This blog attracts a lot of silent readers. Last November, one of my readers wrote to me with his story of how he was starting to use Evernote for ePortfolios in his grade 3-5 classroom. I am adding a version of the story about this school's experience into my book. Students in the intermediate classrooms (grades 3-5) in the Trillium Charter School (Portland, OR) are documenting their learning using Evernote on desktop computers, iPod Touch 4 (with the built-in camera), the teacher's iPhone and soon an iPad, with the addition of a wireless printer/scanner that can email scanned student work directly into their Evernote accounts. (They use a LexMark Pinnacle Pro 901 All-in-One that will scan paper on both sides... the biggest technical challenge was getting these printers set up, and adding all student Evernote email addresses). The Intermediate teachers have all adopted this process since the first of this calendar year, each adding one-to-three iPod Touch devices to supplement the three or four Free Geek donated Linux desktop computers in each classroom. I saw students choose the device they wanted to use to document their projects, with reflection scaffolded by a Portfolio Artifact and Reflection form that they could complete by hand and scan along with other paper or media.
The teachers assign time to work on Evernote every day, as a way for students to set goals and document their progress toward achieving their goals. On the day I visited, students were able to go to the only lab in the school, to work on their reflections. They preferred doing most of their writing with a regular keyboard, not the tiny keyboard on the iPod Touch, but they used its camera extensively to document their projects. This picture was taken with my iPhone directly into the Evernote app which uploaded to my account on the Evernote website. I was able to download the image from Evernote to my laptop to insert into this blog entry (I didn't figure out whether I could link to the image directly). What I found to be innovative about this process was the seamless way that the students could take a picture of a project with the iPod Touch, which automatically saved it to their Evernote accounts. They could add reflections and tags with either the iPod Touch or with one of the classroom computers.
The students led parent conferences, and shared their Evernote accounts with their parents. Attached is their Conference Checklist. I also have permission to share part of a letter that was sent home to parents, to explain the use of Evernote. The students tag their work (with required tags plus their own) so that the teacher can easily review categories/collections of work; unfortunately, Evernote cannot be used to provide feedback... the teacher needs to send an email with feedback. The students are being encouraged to use Evernote over the summer if they see something cool (what I call "capturing the moment)!" The real advantage is the simplicity: students write directly into Evernote, and don't have to open a word processor on their home computers, and then copy/paste into a portfolio program. The students are developing "Working ePortfolios" to document learning anytime, anywhere. Imagine what would happen if every student had a mobile device...although having three or four in a classroom with classroom computers and occasional visits to a lab, seemed to work just fine! The students are not developing public presentation portfolios, although they could be shared with their teachers and families; they are documenting their learning and progress toward achieving their goals... and they were engaged and seemed to own the process!

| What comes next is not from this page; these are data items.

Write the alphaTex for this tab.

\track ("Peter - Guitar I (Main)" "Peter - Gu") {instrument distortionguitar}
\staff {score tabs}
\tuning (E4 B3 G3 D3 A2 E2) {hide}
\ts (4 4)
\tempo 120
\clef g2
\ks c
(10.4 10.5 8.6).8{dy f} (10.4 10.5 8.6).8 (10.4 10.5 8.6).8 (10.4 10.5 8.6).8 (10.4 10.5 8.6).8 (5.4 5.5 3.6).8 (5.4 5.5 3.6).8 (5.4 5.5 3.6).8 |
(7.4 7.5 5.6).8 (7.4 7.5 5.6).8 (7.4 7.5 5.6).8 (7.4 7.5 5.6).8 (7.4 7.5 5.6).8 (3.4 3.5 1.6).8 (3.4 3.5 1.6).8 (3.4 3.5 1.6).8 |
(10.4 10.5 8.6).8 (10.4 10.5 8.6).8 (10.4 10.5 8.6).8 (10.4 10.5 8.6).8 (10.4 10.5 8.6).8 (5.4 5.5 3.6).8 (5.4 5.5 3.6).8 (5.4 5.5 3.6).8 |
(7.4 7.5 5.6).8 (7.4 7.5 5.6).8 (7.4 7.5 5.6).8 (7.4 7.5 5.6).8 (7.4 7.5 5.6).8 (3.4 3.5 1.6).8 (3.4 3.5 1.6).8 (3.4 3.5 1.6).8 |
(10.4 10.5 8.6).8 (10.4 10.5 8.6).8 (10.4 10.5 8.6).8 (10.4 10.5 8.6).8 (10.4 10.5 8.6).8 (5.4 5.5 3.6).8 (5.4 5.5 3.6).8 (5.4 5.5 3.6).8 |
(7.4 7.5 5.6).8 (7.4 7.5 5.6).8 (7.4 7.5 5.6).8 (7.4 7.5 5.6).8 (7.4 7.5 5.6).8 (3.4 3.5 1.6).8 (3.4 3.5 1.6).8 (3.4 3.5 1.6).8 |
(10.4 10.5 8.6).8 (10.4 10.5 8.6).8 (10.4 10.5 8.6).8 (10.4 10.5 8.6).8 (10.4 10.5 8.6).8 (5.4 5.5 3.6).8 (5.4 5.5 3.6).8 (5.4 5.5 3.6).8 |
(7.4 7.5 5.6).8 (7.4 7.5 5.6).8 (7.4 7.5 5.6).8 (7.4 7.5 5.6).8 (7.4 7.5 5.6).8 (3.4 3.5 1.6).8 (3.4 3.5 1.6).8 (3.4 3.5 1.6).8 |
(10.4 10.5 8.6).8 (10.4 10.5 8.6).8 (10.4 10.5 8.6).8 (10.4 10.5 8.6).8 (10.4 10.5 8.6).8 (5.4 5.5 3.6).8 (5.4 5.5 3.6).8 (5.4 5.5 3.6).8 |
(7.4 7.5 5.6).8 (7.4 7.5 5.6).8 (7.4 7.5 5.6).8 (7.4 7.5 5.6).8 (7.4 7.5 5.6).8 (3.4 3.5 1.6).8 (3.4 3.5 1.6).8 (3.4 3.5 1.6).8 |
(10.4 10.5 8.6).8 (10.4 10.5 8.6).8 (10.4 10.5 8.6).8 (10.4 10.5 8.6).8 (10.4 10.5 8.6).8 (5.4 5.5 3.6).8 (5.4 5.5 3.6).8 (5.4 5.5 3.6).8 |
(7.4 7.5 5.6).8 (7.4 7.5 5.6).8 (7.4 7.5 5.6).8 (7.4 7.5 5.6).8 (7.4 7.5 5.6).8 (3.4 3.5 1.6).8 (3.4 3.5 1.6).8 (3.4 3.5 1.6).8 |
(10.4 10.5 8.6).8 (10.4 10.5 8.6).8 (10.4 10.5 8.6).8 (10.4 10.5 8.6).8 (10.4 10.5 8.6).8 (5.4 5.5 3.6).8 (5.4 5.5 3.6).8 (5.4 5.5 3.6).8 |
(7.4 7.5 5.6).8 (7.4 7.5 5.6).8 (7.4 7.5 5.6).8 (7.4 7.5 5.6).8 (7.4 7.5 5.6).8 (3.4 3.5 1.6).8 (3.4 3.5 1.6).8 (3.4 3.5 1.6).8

The teachers assign time to work on Evernote every day, as a way for students to set goals and document their progress toward achieving their goals. On the day I visited, students were able to go to the only lab in the school, to work on their reflections. They preferred doing most of their writing with a regular keyboard, not the tiny keyboard on the iPod Touch, but they used its camera extensively to document their projects. This picture was taken with my iPhone directly into the Evernote app which uploaded to my account on the Evernote website. I was able to download the image from Evernote to my laptop to insert into this blog entry (I didn't figure out whether I could link to the image directly). What I found to be innovative about this process was the seamless way that the students could take a picture of a project with the iPod Touch, which automatically saved it to their Evernote accounts. They could add reflections and tags with either the iPod Touch or with one of the classroom computers.
The students led parent conferences, and shared their Evernote accounts with their parents. Attached is their Conference Checklist. I also have permission to share part of a letter that was sent home to parents, to explain the use of Evernote. The students tag their work (with required tags plus their own) so that the teacher can easily review categories/collections of work; unfortunately, Evernote cannot be used to provide feedback... the teacher needs to send an email with feedback. The students are being encouraged to use Evernote over the summer if they see something cool (what I call "capturing the moment)!" The real advantage is the simplicity: students write directly into Evernote, and don't have to open a word processor on their home computers, and then copy/paste into a portfolio program. The students are developing "Working ePortfolios" to document learning anytime, anywhere. Imagine what would happen if every student had a mobile device...although having three or four in a classroom with classroom computers and occasional visits to a lab, seemed to work just fine! The students are not developing public presentation portfolios, although they could be shared with their teachers and families; they are documenting their learning and progress toward achieving their goals... and they were engaged and seemed to own the process!
1 comment:
Hmmm. I'm obviously not using Evernote to its full extent. I've just been using it for bookmarking and sharing articles.